- Arahan Tugas 1:
Salin ulang tanpa perubahan baris-baris dalam catatan, mulai dari baris yang memuat "How many distinct data groups are displayed?" sampai baris yang memuat "To the nearest", termasuk kedua baris tersebut.

- Kutipan Dokumen:
┌──
Tribuners adalah platform jurnalisme warga. Untuk berkontribusi, anda bisa mengirimkan karya dalam bentuk berita, opini, esai, maupun kolom ke email: redaksi@tribunnews.com.
Konten menjadi tanggungjawab penulis dan tidak mewakili pandangan redaksi tribunnews.com.
Refleksi Setahun Perjalanan Implementasi Dana Desa
Kebijakan dana desa telah banyak menuai kontroversi dari pengamat kebijakan publik, politikus, hingga akademisi, baik dalam bentuk tulisan maupun lisa
Ditulis oleh : Febriana Dewi Lestari, Mahasiswa Pascasarjana Program Studi Perencanaan Wilayah dan Kota, Institut Teknologi Bandung (ITB)
TRIBUNNERS - Kebijakan dana desa telah banyak menuai kontroversi dari pengamat kebijakan publik, politikus, hingga akademisi, baik dalam bentuk tulisan maupun lisan dalam forum publik.
Kebijakan yang berdasar pada UU nomor 6 tahun 2014 tentang desa ini memulai kontroversinya dari awal persetujuan pengadaan alokasi dana desa yang bersumber dari APBN, sesuai dengan Peraturan Pemerintah (PP) Nomor 66 Tahun 2014 tentang Dana Desa.
Kemudian, dalam alur pemindah tanganan dana desa juga mengalami banyak kendala, terutama dalam transparansi transfer dana desa dan mekanisme pencairannya.
Selain dari sisi alur, substansi dana desa juga masih mengandung permasalahan tersendiri, yakni perhitungan alokasi dana per desa yang belum berkeadilan dan akuntabilitas dana dalam pelembagaan masyarakat desa yang belum jelas.
Sebuah kebijakan yang tergolong masih relatif baru dan mulai dioperasikan pada tahun 2015, alokasi dana desa banyak memunculkan konflik yang melibatkan berbagai pemangku kepentingan di dalamnya.
Bagaikan sebuah koin mata uang yang mempunyai dua sisi, kebijakan alokasi dana desa juga pasti mempunyai sisi positif dan negatif. Perlu diperhatikan bahwa setiap kebijakan pasti sudah ditimbang kekuatan dan kelemahan dalam implementasinya. Kritik yang berlebihan terhadap suatu kebijakan justru akan mengombang-ambingkan ‘energi’ positif didalamnya yang lambat laun akan digugurkan oleh stigma negatif yang berkembang sehingga mengerdilkan salah satu sisi.
Oleh karena itu, perlu kebijaksanaan untuk melihat lebih dalam sebuah fenomena pro-kontra kebijakan, dalam hal ini terkait kebijakan alokasi dana desa, dengan menarik benang merah dari tujuan awal, potensi dan permasalahan yang ditimbulkan, hingga rekomendasi yang ditawarkan untuk memperbaiki implementasi kebijakan yang sudah berjalan.
Pada hakikatnya, adanya kebijakan alokasi dana desa ialah untuk meningkatkan kesejahteraan dan memeratakan pembangunan desa. Ketimpangan wilayah yang terjadi di Indonesia, terutama karena pembangunan wilayah perkotaan dan perdesaan yang tidak merata, menjadi alasan utama pemberlakuan kebijakan alokasi dana desa.
└──
- Arahan Tugas 2:
Dalam kutipan dokumen tentang dana desa, pihak mana saja yang disebut telah melontarkan kontroversi terhadap kebijakan dana desa? Sebutkan semuanya.

- Catatan yang Diberikan:
┌──
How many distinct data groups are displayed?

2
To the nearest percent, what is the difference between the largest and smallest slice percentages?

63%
└──
┌──
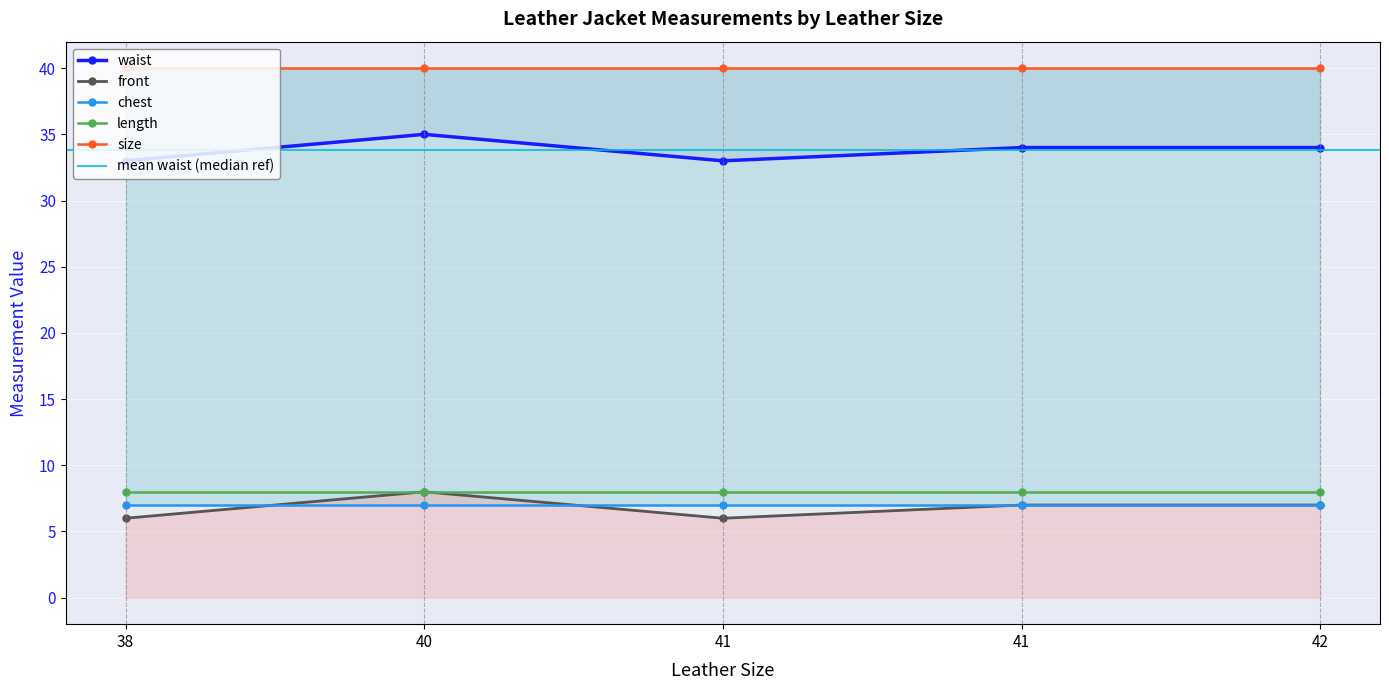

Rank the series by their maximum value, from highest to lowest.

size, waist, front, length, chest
└──
- Jawaban Tertulis 1:
How many distinct data groups are displayed?

2
To the nearest percent, what is the difference between the largest and smallest slice percentages?

- Jawaban Tertulis 2:
Pengamat kebijakan publik, politikus, dan akademisi.